Selected excerpt:
***

We created quite a bit of friction with a lot of customers, and particularly as you get below that top customer, they just want to be able to buy a solution, and they wanted predictability. And so, what we are launching is a delivery package, which is everything you need to run delivery on our platform, a security package and a compute package. And they come in different sizes based on your volume, and it's a fixed amount each month. And it drives predictability, it includes everything you need. And so, it dramatically reduces the friction in the sales cycle. Every deal doesn't have to go through legal or our deal desk approval. And I think importantly, it also opens up the mid-market to take advantage of it, because the enterprise sales motion we had was really not well suited for those customers.

And so, this allows us to a product that I think will resonate with the mid-market. It's a product that can be sold to the channel, and using channel to augment our own direct sales efforts, and grow us into a segment of the market where we have not deeply penetrated to date.

Jonathan Ho

Absolutely. Traditionally, DDoS has been an area that maybe Fastly has lagged a little bit relative to the competition. Like, where do you see room to improve the product? And what does that ultimately mean for the financial model, if you can improve there?

Ron Kisling

Yes. I mean, I think if you look at kind of the DDoS space, Cloudflare actually comes from that, they were the DDoS player and then kind of moved into delivery. They have a great product. I think if you look at what we've done and I think if you go back, we have really great technology, and we actually have very good DDoS technology. We hadn't really put it into a package. I think as we package it, I think we will have a very competitive product in the DDoS space.

So, I think we'll go into the security space with, I think, a leading product in WAF, a very competitive product on DDoS, and a new product on bot, which is really the triad of the security for web application. And I think what it does is it means, given that we deploy on one platform, it makes it a lot easier to cross-sell, increase that expansion motion that we talked about earlier. In terms of deployment, we have very competitive and even leading product cum security that run on the same platform. By the end of the year, we'll run on one control plane. It's a reason to adopt those, and that reduces the friction, and I think will absolutely increase the upsell motion that we also see that's driving that expansion.

***

Data to examine:
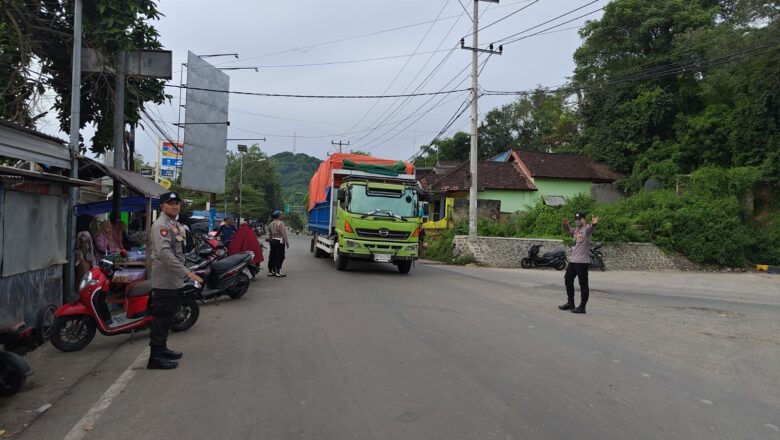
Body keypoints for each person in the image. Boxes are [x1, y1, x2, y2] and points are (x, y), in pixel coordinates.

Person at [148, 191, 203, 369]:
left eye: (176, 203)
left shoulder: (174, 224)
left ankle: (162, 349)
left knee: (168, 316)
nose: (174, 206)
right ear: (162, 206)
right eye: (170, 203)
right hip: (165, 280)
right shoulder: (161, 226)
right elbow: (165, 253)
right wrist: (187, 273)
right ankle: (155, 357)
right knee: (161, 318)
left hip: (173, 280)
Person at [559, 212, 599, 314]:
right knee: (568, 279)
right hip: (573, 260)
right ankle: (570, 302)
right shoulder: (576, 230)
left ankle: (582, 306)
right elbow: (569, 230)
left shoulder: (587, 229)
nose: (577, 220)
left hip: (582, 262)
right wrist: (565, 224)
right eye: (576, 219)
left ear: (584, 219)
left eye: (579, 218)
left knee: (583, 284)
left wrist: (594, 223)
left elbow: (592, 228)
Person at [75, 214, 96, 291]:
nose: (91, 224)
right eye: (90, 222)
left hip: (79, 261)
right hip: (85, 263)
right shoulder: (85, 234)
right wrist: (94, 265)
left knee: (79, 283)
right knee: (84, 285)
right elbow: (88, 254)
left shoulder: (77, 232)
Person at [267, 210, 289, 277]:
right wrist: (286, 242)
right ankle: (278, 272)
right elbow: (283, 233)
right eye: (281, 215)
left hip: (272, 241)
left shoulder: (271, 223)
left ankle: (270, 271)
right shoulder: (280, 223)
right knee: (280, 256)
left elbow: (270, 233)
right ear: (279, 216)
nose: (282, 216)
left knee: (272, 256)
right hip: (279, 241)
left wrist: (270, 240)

***

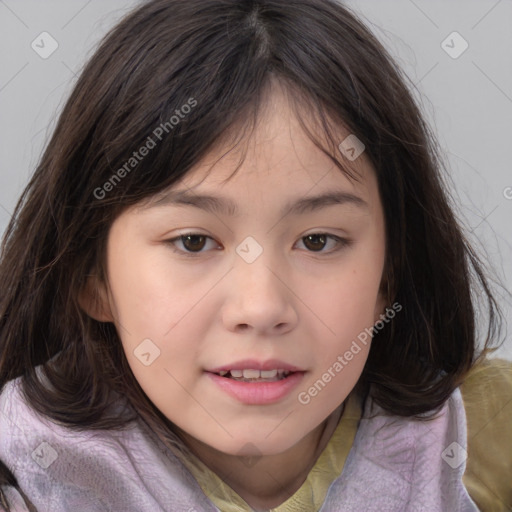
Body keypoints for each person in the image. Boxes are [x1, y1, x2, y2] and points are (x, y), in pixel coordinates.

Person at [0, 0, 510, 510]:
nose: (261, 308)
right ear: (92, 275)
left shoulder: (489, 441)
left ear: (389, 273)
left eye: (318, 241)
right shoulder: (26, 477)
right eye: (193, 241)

***

Action item:
Could you extract the Fastly transcript passage from "And so, this" up to and including "can improve there?", word for word? The items play no part here.

Answer section:
And so, this allows us to a product that I think will resonate with the mid-market. It's a product that can be sold to the channel, and using channel to augment our own direct sales efforts, and grow us into a segment of the market where we have not deeply penetrated to date.

Jonathan Ho

Absolutely. Traditionally, DDoS has been an area that maybe Fastly has lagged a little bit relative to the competition. Like, where do you see room to improve the product? And what does that ultimately mean for the financial model, if you can improve there?